As an association's certified inspector I must do a survey and basic operation of the systems and components of a building. The purpose of the inspection is to provide the client with information regarding the general condition of the structure(s). Cosmetic and aesthetic conditions are not considered.
Inspectors also have to provide written documentation of major defects discovered in the inspected building's systems and components. If, in my opinion, there are safety hazards, systems are not functioning properly or appear to be at the ends of their service lives, then I am responsible to report it and make recommendations for correction or further evaluation.
Of course, the issue for homebuyers is to find a "qualified" property inspector. There are several ways to go about this.
First of all, know that any professional inspector will be a member of one of the major inspection associations and will have professional liability insurance. Only hire a inspector with at least those qualifications.

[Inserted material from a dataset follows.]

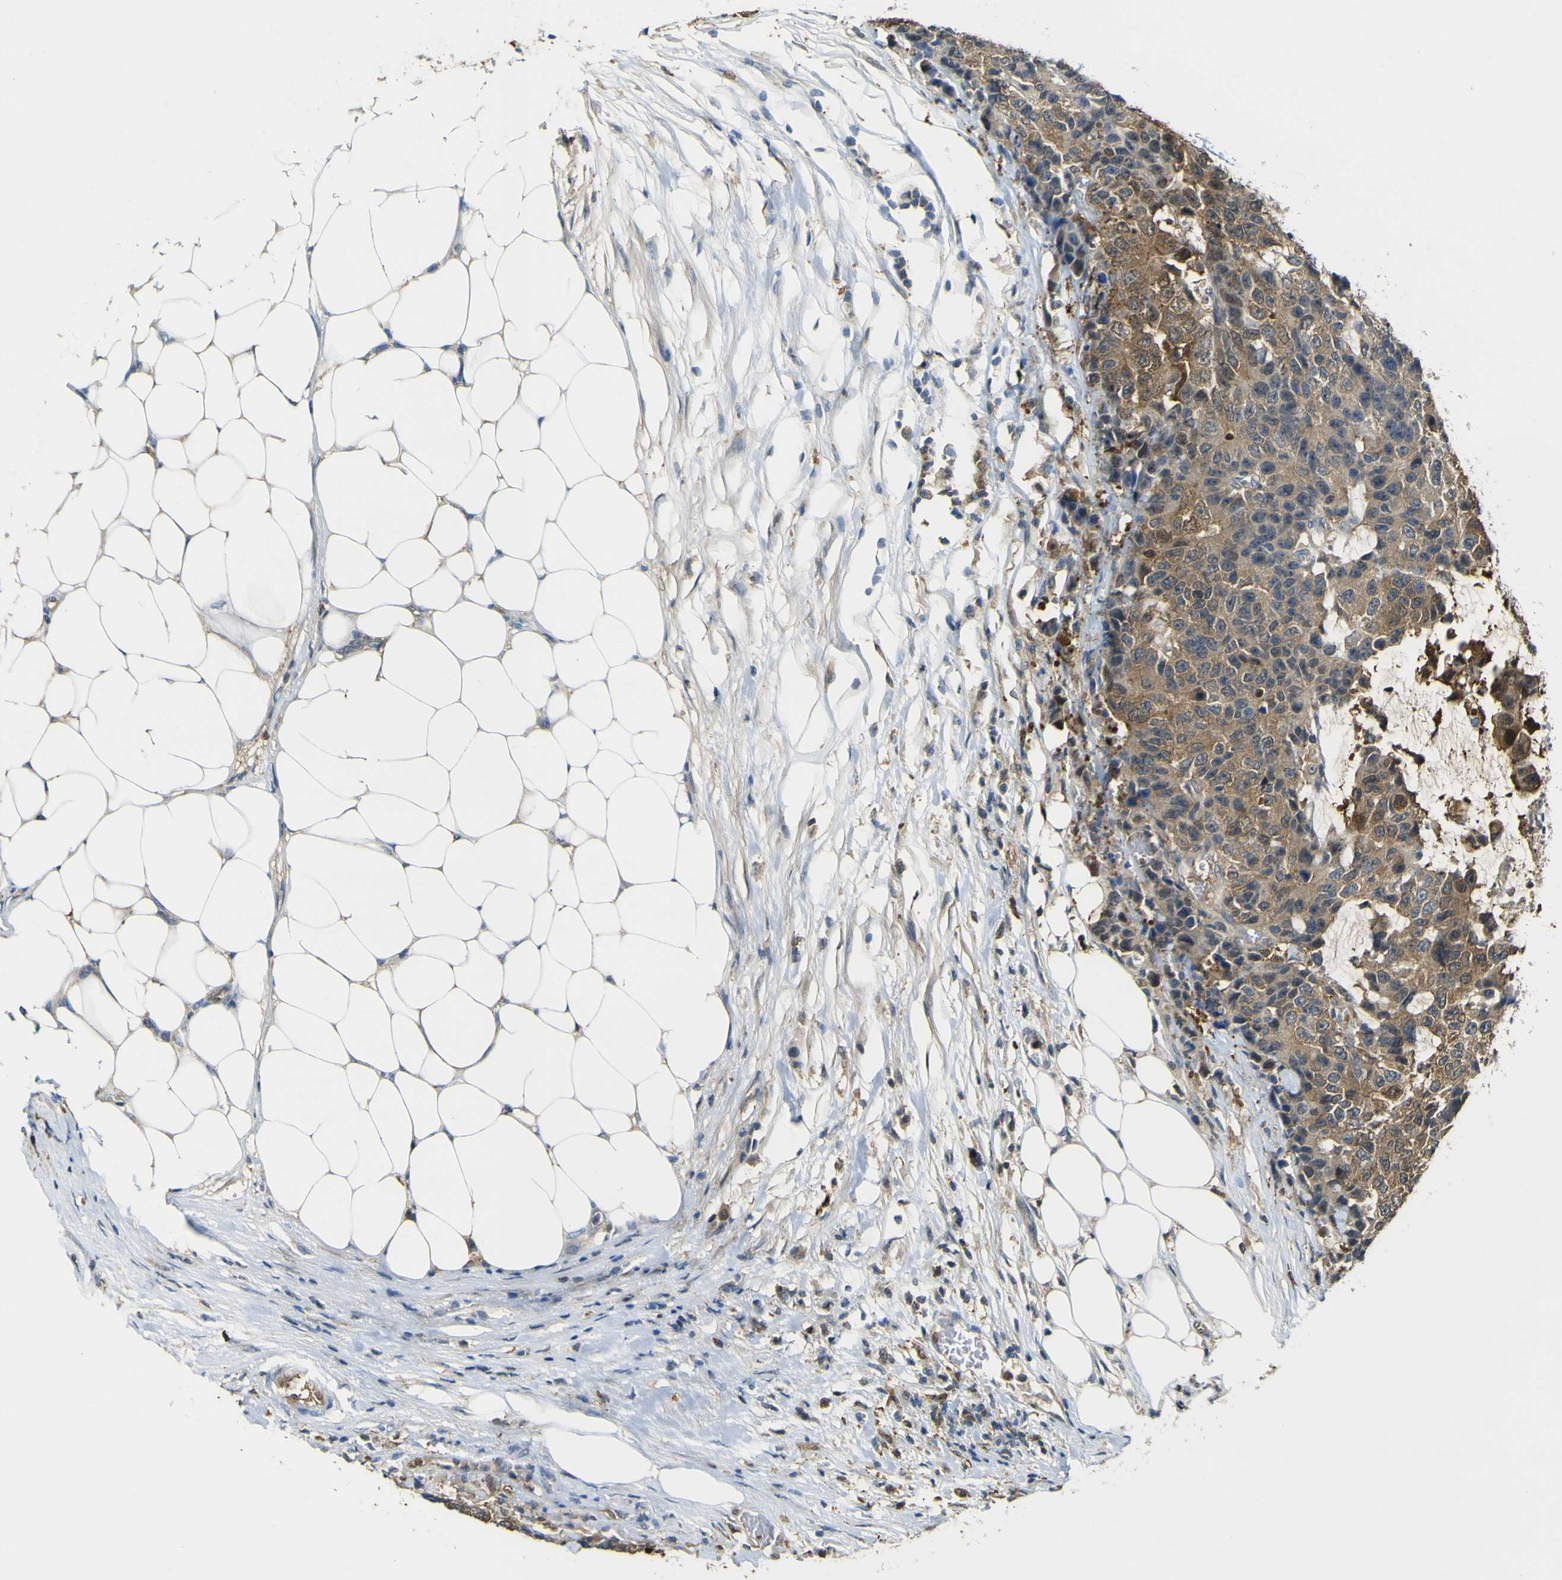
{"staining": {"intensity": "moderate", "quantity": ">75%", "location": "cytoplasmic/membranous"}, "tissue": "colorectal cancer", "cell_type": "Tumor cells", "image_type": "cancer", "snomed": [{"axis": "morphology", "description": "Adenocarcinoma, NOS"}, {"axis": "topography", "description": "Colon"}], "caption": "Protein expression analysis of human colorectal adenocarcinoma reveals moderate cytoplasmic/membranous staining in approximately >75% of tumor cells.", "gene": "ABHD3", "patient": {"sex": "female", "age": 86}}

Then, get recommendations. You can ask friends or other real estate professionals who have had first-hand experience with a thorough inspector or you can ask your broker to recommend inspectors they know to be thorough and competent. If you are a home buyer and you feel that there is a potential conflict of interest ask a different agent who hasn't any vested interest in your transaction for their recommendation of qualified inspectors.
Property inspections are not technically exhaustive; so discuss the limitations, exceptions and exclusions prior to hiring an inspector.
Ultimately, the responsibility to be informed falls on the shoulders of the buyer. And, to be truly informed the inspector may recommend hiring additional specialists to further investigate one or more of the building's major systems such as the chimney, roof or heater, or to check for the presence of mold.
Here is an example for the need of an additional specialist. A family of six moved into a home and a couple of days later the sewage was backing up into the house. A video inspection revealed a blockage in the line that let just enough sewage through so that the elderly couple that had sold the house never knew of the issue. That repairs cost $2,000. Since the sewer line is hidden completely underground it is always smart to have this system inspected by a specialist with a video camera.
With the situations I've seen as a home inspector I definitely feel that the money spent on home inspections and other specialty inspections are worth the investment.
Buildings are complicated structures with many systems and components that can be very costly to repair. You can reduce the risk of unwanted and expensive surprises by doing investigations with professionals.